The second act of the play (or the film, since there’s a somewhat arch “Intermission” title inserted between the two parts of the movie) takes an even darker turn: he frames his wife for murder.
And her only ally is her former lover, the writer, who is determined to help her prove her innocence before she is hanged.
This is all very good fun and not the least bit scary (unlike The Birds or, worse, Psycho, which I can’t watch). It’s mannered but not unbearably theatrical.
And in Keiley’s hands, the updated version, where the crime writing-lover is now a woman, sings. It’s a delight. The cast is uniformly excellent; the pacing is precise, a Keiley hallmark.
Re-watching the film today, I’m missing the theatrical adaptation’s touches: the sense of intimacy and claustrophobia, in particular, that Keiley achieved in a good-sized theatre by bringing the action closer to the audience, before having it recede, periodically, to further to the back of the stage. It was an exceptionally strong performance of a good script, as well as a helpful reminder that plays that may appear to be old chestnuts can, in the right hands, be updated for contemporary audiences. The spectre of fear associated with lesbian activity in the 1950s setting that Keiley retained was especially powerful: the heroine is hiding not just an affair, but one that would occasion her dismissal from polite society.
Patricia Highsmith meets Hitchcock, in short.
And I do wonder what they made of each other: Strangers on a Train, after all, was adapted from Highsmith’s work.

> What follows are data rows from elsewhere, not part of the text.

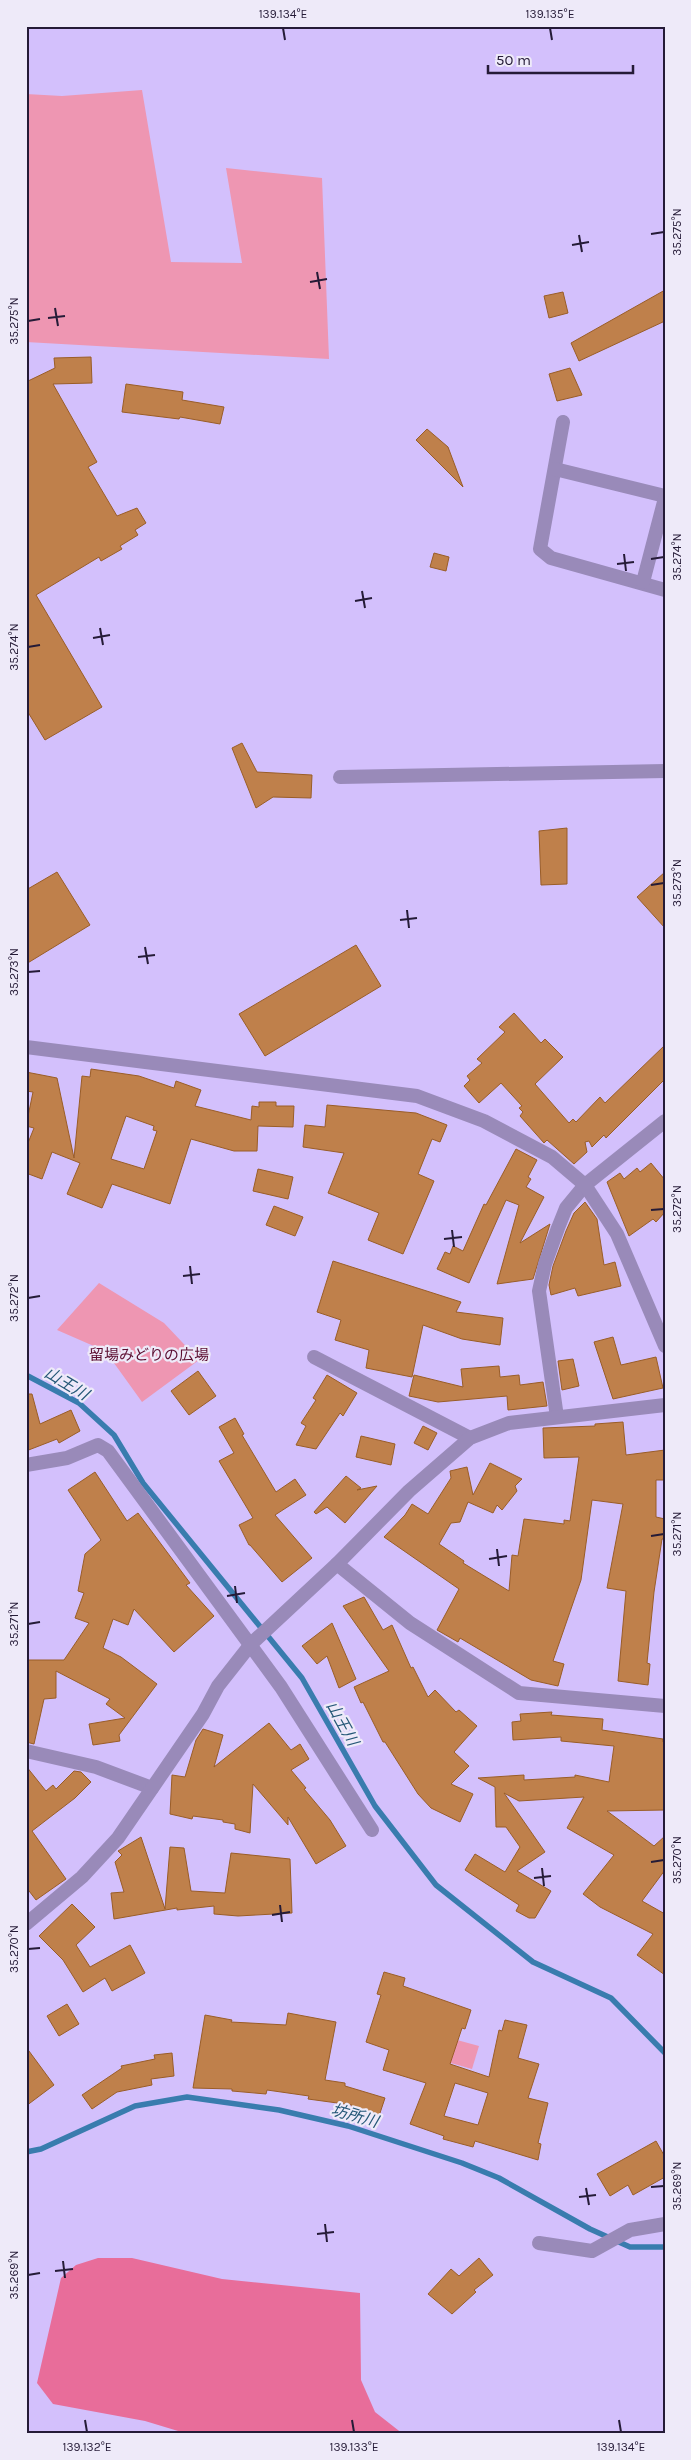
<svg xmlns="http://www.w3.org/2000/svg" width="691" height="2460" viewBox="0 0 691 2460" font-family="Karla,'Noto Sans JP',sans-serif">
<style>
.green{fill:#ee96b2}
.forest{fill:#e86d9a}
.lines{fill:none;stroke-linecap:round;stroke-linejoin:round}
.stream{stroke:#397cae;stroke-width:5.5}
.building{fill:#bf804b;stroke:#9a5d27;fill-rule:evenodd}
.minor{stroke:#998ab9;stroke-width:14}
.tertiary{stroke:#998ab9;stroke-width:14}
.ticks{fill:none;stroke:#251b37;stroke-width:2}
.labels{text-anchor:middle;stroke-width:4.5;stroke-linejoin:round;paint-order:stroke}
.park-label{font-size:15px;fill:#5b0d30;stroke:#eeeaf9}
.water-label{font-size:16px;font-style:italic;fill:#245777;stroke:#eeeaf9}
.neatline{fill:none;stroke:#251b37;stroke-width:2}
.ticks-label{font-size:12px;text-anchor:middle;fill:#251b37}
</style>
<rect width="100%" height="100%" fill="#d3c0fc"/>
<!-- green -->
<g class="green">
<polygon points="142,90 171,262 242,263 226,168 322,178 329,359 26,342 26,94 62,96"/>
<polygon points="99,1283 164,1323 199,1360 142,1402 114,1363 96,1347 57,1330"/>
<polygon points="424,2031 479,2046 472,2069 419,2054"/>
</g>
<!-- forest -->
<polygon class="forest" points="98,2258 132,2258 222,2279 360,2293 361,2380 375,2412 403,2434 188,2434 145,2421 53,2404 37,2383 61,2278 76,2265"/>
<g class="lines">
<!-- stream -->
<g class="stream">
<polyline points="26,1375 79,1403 114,1435 143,1483 302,1678 375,1806 436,1885 533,1962 611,1998 665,2053"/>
<polyline points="26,2152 41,2149 135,2106 187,2097 279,2110 348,2126 462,2163 499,2178 590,2229 630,2247 665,2247"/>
</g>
</g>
<!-- building -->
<g class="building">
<polygon points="665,290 665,321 579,361 571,343"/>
<polygon points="563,292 568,313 549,318 544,296"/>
<polygon points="91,357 92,383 53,384 97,462 88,467 117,516 137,508 146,523 135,530 138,535 120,546 122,549 101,561 99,557 36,595 102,707 45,740 26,709 26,382 55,368 54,358"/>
<polygon points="570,368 582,395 557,401 549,374"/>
<polygon points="126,384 183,392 182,400 224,407 220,424 180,417 179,419 122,412"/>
<polygon points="427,429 448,447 463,487 416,440"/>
<polygon points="434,553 449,557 446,571 430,567"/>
<polygon points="242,743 257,772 312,775 311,798 273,797 256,808 232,748"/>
<polygon points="567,828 567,884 541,885 539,831"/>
<polygon points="57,872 90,925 26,964 26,890"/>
<polygon points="665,872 665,928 637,897"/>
<polygon points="356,945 381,986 265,1056 239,1014"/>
<polygon points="514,1013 541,1043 545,1039 563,1057 535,1084 569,1123 573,1119 576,1122 600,1097 605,1103 665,1045 665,1079 606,1138 604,1135 592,1147 589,1141 585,1142 587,1152 574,1164 547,1140 544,1143 520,1116 523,1112 519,1108 522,1106 501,1083 479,1103 464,1086 470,1080 467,1076 482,1063 477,1059 505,1032 499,1027"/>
<path d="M91,1069L139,1076L174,1088L176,1081L201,1090L195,1106L251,1120L252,1106L259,1107V1102H276V1106H294L293,1127L258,1126L257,1151H234L191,1139L170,1204L112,1184L102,1208L67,1194L80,1163L52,1152L42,1179L26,1173V1148L34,1128L26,1126L33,1092L26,1091V1072L57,1078L74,1158L82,1076L90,1077ZM126,1116L154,1126L153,1130L157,1131L144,1169L111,1159Z"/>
<polygon points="327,1105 416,1113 447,1125 440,1142 432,1139 418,1174 434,1181 403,1254 368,1240 379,1213 328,1193 344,1153 303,1147 305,1125 325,1127"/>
<polygon points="516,1149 537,1160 528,1177 531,1179 526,1187 544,1197 520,1243 550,1224 533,1279 497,1284 519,1205 506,1200 469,1283 437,1269 445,1252 450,1254 453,1246 463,1251 484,1204 486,1205"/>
<polygon points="651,1163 665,1180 665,1212 656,1222 653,1219 629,1236 607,1182 620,1173 624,1179 637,1168 640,1172"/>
<polygon points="258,1169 293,1177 288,1199 253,1191"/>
<polygon points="585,1202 597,1219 604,1265 615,1262 621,1286 578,1296 575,1288 551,1295 549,1285 553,1266 566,1231 574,1213"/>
<polygon points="274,1206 303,1217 295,1236 266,1225"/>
<polygon points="333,1261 461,1302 456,1312 503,1318 500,1345 462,1339 423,1325 412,1377 366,1368 369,1350 335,1340 341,1320 317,1312"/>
<polygon points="613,1337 621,1365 656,1357 663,1388 613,1399 594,1342"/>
<polygon points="573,1359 579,1386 562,1390 558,1361"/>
<polygon points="499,1366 500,1377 519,1375 520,1385 543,1382 547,1406 508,1410 507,1396 438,1402 409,1396 414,1375 463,1387 461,1369"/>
<polygon points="198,1371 216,1396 189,1415 171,1391"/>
<polygon points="327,1375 357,1393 343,1416 340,1413 316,1449 296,1445 306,1426 301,1423 316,1400 313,1398"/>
<polygon points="26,1394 32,1394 40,1424 71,1410 80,1431 59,1443 57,1439 26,1451"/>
<polygon points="235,1418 244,1434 242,1435 276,1492 295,1479 306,1495 275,1515 312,1558 282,1582 250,1545 249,1545 239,1525 253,1518 219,1461 234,1453 219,1427"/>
<polygon points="623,1422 626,1455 665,1450 665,1480 656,1480 656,1517 665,1519 665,1539 662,1539 654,1592 647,1663 650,1664 648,1685 618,1681 626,1591 607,1588 623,1504 592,1500 581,1580 553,1661 564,1664 558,1686 531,1680 460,1638 458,1642 437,1630 459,1589 384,1537 405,1515 412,1504 428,1514 451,1478 450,1471 467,1467 473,1495 490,1463 522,1479 515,1486 517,1491 502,1510 497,1505 493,1513 468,1502 460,1522 451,1523 439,1544 464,1561 463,1563 509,1591 512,1555 518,1556 524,1519 564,1524 564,1520 570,1521 579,1457 544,1458 543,1428 595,1426 595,1424"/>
<polygon points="423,1426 437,1433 428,1450 414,1443"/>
<polygon points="361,1436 395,1444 391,1465 356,1457"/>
<polygon points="95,1472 127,1521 138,1513 190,1583 186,1585 214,1616 174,1652 134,1609 128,1625 113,1619 103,1648 121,1657 157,1684 119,1735 120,1741 93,1745 89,1724 125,1718 106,1704 110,1699 56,1671 56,1698 44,1699 34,1744 26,1742 26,1660 64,1660 89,1623 75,1618 84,1593 78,1591 85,1554 101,1540 68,1490"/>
<polygon points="346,1476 361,1488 357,1490 377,1486 345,1523 327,1507 316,1514 314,1512"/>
<polygon points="364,1597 383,1630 392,1625 411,1668 413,1667 428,1697 435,1690 456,1712 459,1710 477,1726 454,1752 469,1766 451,1784 473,1794 460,1822 431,1808 418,1794 385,1742 383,1742 363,1702 361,1703 354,1687 389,1671 343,1606"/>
<polygon points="332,1623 356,1679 339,1688 327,1656 317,1664 302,1646"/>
<polygon points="552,1712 551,1715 603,1719 602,1730 663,1739 663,1742 665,1743 665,1810 607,1811 654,1846 665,1836 665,1870 642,1901 665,1914 665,1975 637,1955 653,1934 600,1907 583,1894 614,1855 567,1828 584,1797 519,1801 504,1793 545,1852 517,1871 551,1891 535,1918 529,1918 516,1911 519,1905 465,1870 475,1854 505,1872 520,1847 506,1827 496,1827 495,1787 478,1778 524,1775 524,1780 575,1777 575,1775 609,1782 614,1746 561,1741 561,1737 513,1740 512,1722 521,1721 520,1714"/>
<polygon points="269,1723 291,1750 300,1744 309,1759 291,1770 306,1788 304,1789 330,1820 346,1846 316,1864 288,1817 288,1825 253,1784 250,1833 235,1829 235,1824 223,1822 223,1820 193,1816 192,1819 170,1814 172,1775 185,1777 196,1740 203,1729 223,1735 214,1767"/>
<polygon points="26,1766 46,1791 53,1785 56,1789 74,1771 81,1772 91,1782 75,1798 32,1831 66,1879 36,1900 26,1887"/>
<polygon points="141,1837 165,1909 170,1847 184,1848 191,1891 225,1893 231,1853 290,1859 292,1913 238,1916 214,1914 214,1906 177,1910 177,1908 114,1919 111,1893 124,1892 115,1862 122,1855 118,1851"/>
<polygon points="72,1904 95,1927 76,1945 90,1967 130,1945 145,1973 112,1991 105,1978 83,1992 63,1960 39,1936"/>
<path d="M384,1972L405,1978L403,1986L471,2010L465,2029L462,2028L450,2064L489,2077L499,2030L502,2031L505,2020L527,2025L518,2058L539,2064L528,2098L548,2103L538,2143L541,2144L538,2160L475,2141L473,2147L443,2139L444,2136L410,2124L426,2083L383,2070L389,2050L366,2042L381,1995L377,1994ZM455,2083L488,2093L478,2125L444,2116Z"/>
<polygon points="67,2004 79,2024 59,2036 47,2016"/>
<polygon points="288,2013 336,2022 325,2080 345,2083 345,2086 385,2098 378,2119 350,2111 352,2105 308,2099 309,2096 267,2090 266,2094 232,2091 232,2089 193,2088 205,2015 232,2020 231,2022 286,2025"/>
<polygon points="26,2047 54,2085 26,2106"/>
<polygon points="172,2053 174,2076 151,2079 152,2085 117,2092 92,2109 82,2095 122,2068 121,2066 155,2059 154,2055"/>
<polygon points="656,2141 665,2157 665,2177 633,2195 628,2185 610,2196 597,2174"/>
<polygon points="479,2258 493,2275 474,2290 476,2292 452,2314 428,2294 451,2269 459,2276"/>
</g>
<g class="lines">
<!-- minor -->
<g class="minor">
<polyline points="563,422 540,549 551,558 665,590"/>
<polyline points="555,469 665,496"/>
<polyline points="643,582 665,498"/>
<polyline points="340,777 665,771"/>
<polyline points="314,1357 470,1438"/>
<polyline points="557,1417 539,1291 545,1264 558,1228 566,1208 585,1185 665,1121"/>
<polyline points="26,1465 67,1458 98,1445 108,1451 281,1687 372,1830"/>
<polyline points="337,1564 410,1623 519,1693 665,1706"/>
<polyline points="26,1751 96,1767 152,1788"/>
<polyline points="539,2243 592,2251 630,2230 665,2224"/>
</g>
<!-- tertiary -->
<g class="tertiary">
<polyline points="26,1047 417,1096 484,1121 552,1157 585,1185 617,1234 665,1346"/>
<polyline points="26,1924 82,1877 118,1838 203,1714 218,1686 251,1644 337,1564 409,1491 470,1438 509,1423 665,1405"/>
</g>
</g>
<!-- ticks -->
<path class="ticks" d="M283,28L285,40M550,28L552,40M651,234L664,232M579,235L582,252M572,245L589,242M317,272L320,289M310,282L327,279M55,308L58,326M48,318L65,316M28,321L40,319M624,554L626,571M651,559L664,557M617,564L634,562M362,591L365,608M355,601L372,598M100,628L103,645M93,638L110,635M28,647L40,645M651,885L664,883M407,910L409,928M400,920L417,918M145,947L148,964M138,957L155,955M28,972L40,971M651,1210L664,1209M452,1230L454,1247M444,1239L462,1237M190,1266L192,1284M183,1276L200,1274M28,1298L40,1296M651,1536L664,1534M497,1549L499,1566M489,1559L507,1556M235,1586L237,1603M227,1596L245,1593M28,1624L40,1622M651,1862L664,1860M542,1868L544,1886M534,1878L551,1876M280,1905L282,1922M272,1915L290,1912M28,1949L40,1948M651,2187L664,2186M586,2188L589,2205M579,2197L596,2195M325,2224L327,2242M317,2234L334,2232M63,2261L65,2278M55,2271L73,2269M28,2275L40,2273M85,2420L87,2432M352,2420L354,2432M619,2420L621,2432"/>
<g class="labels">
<!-- park labels -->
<g class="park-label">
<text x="149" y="1360">留場みどりの広場</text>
</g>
<!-- water labels -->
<g class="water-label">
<text transform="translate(67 1383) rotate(31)" y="6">山王川</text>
<text transform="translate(343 1723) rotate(61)" y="6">山王川</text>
<text transform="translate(355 2115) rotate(16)" y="6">坊所川</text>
</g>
</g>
<!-- border -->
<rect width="691" height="2460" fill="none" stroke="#eeeaf9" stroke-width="55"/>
<!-- scale -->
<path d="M488 65v8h145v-8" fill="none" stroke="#251b37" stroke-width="2.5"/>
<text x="496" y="65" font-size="15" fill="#251b37" stroke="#eeeaf9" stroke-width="4" paint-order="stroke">50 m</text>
<rect x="28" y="28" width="636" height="2404" class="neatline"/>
<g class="ticks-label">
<text x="283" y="18">139.134°E</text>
<text x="550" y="18">139.135°E</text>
<text transform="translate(677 232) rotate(-90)" y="4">35.275°N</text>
<text transform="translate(14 321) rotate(-90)" y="4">35.275°N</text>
<text transform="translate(677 557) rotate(-90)" y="4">35.274°N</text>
<text transform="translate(14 647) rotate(-90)" y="4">35.274°N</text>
<text transform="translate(677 883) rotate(-90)" y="4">35.273°N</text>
<text transform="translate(14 972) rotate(-90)" y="4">35.273°N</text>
<text transform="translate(677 1209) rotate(-90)" y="4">35.272°N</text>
<text transform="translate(14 1298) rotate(-90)" y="4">35.272°N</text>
<text transform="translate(677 1534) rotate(-90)" y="4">35.271°N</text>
<text transform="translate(14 1624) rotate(-90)" y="4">35.271°N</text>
<text transform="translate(677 1860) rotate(-90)" y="4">35.270°N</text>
<text transform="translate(14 1949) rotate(-90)" y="4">35.270°N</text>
<text transform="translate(677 2186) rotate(-90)" y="4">35.269°N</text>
<text transform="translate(14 2275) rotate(-90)" y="4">35.269°N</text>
<text x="87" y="2451">139.132°E</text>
<text x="354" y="2451">139.133°E</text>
<text x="621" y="2451">139.134°E</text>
</g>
</svg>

From a wonderful interview with Highsmith at the British Film Institute:
She only talked to Hitchcock once, while Strangers on a Train was in pre-production: “I was in New York. He was in California. He rang me to make a report on his progress and said, ‘I’m having trouble. I’ve just sacked my second screenwriter.’” Hitchcock eventually hired Raymond Chandler to write the final script. Highsmith never met Chandler or seemingly any other writer of suspense novels. She doesn’t read them, she says, except, over and over again, the master: Dostoevsky. Also Graham Greene, a declared Highsmith admirer, with whom she exchanges occasional letters. “I have his telephone number but I wouldn’t dream of using it. I don’t seek out writers because we all want to be alone.”